I just wanted to show off my baby roof rat Styx. I found him and his sister Tiki in my barn and bottle raised them. Unfortunately Tiki got out and commited suicide. She got into the toilet and drowned in the middle of the night. The only bright thing was Styx was the more friendly of the two and now since he is alone he's more attached to me. I know these do not make great pets but he's very sweet. I just love him. 

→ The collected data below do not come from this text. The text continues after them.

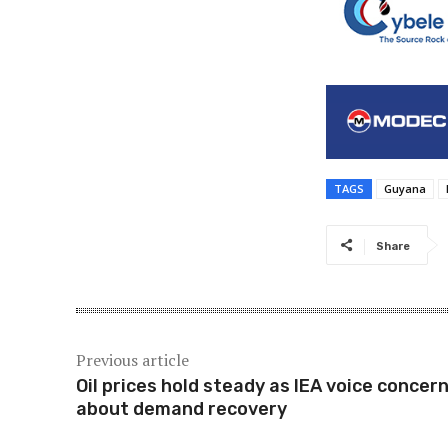
TAGS
Guyana
Share
Previous article
Oil prices hold steady as IEA voice concer
about demand recovery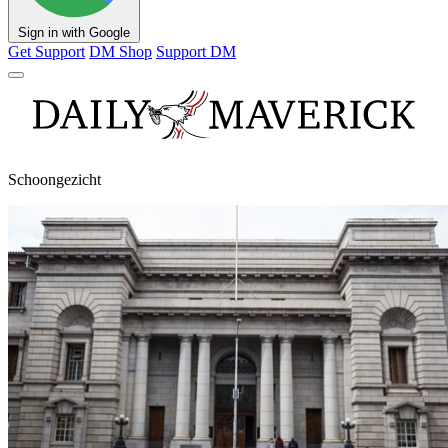
Sign in with Google
Get Support
DM Shop
Support DM
Schoongezicht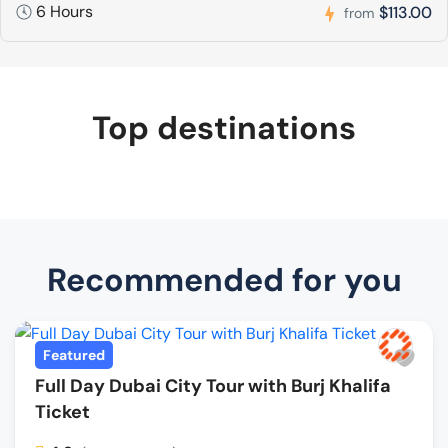
6 Hours
$113.00
from
Top destinations
Recommended for you
Featured
Full Day Dubai City Tour with Burj Khalifa
Ticket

Uploaded with ImageShack.us

Uploaded with ImageShack.us

Uploaded with ImageShack.us


----------



## RatzRUs (Feb 5, 2012)

Beautiful and I also love your pentagram ring. I am Wiccan myself


----------



## YellowSpork (Jul 7, 2012)

Soooooo cute. :3 And I also love the ring. xD While I'm not Wiccan, I find it fascinating and did test it out during my middle school years... lol


----------



## Jan Jinkle (Sep 17, 2012)

Aww, he's adorable! How old? And I have to jump on the opposite bandwagon with that ring, I'm a Catholic


----------



## IOVERATS (Aug 25, 2012)

Aww, so cute.  good luck with him, Styx is an interesting name  I'm very sorry about the other girl  


A wise t-shirt once said 'my rats think your gross too!' directed at all you rat haters out there!


----------



## elliriyanna (Jul 27, 2011)

He is adorableI love that you are wearing the ring also it lines up so well since Styx is the demon that killed Priest in charmed ( I am odd I know)


----------



## noomi (Sep 28, 2012)

Aww, so cute.  good luck with him, Styx is an interesting name  I'm very sorry about the other girl  


A wise t-shirt once said 'my rats think your gross too!' directed at all you rat haters out there!


----------



## Ashley29 (Sep 27, 2012)

Sorry for your loss of the little lady, but he is adorable. So how different has he been from the typical pet rat so far?  I'm curious, since you bottle raised him and such. Is it just me or is his head shape different as well? I'm amazed by how different he looks than my little fancy girls. Never seen one up close like this before. 

And yes, awesome ring. I had one similar (although worn single point up), silver, I gave it to my fiance when he proposed to me. Where did you get it? I have been wanting to get another for myself.


----------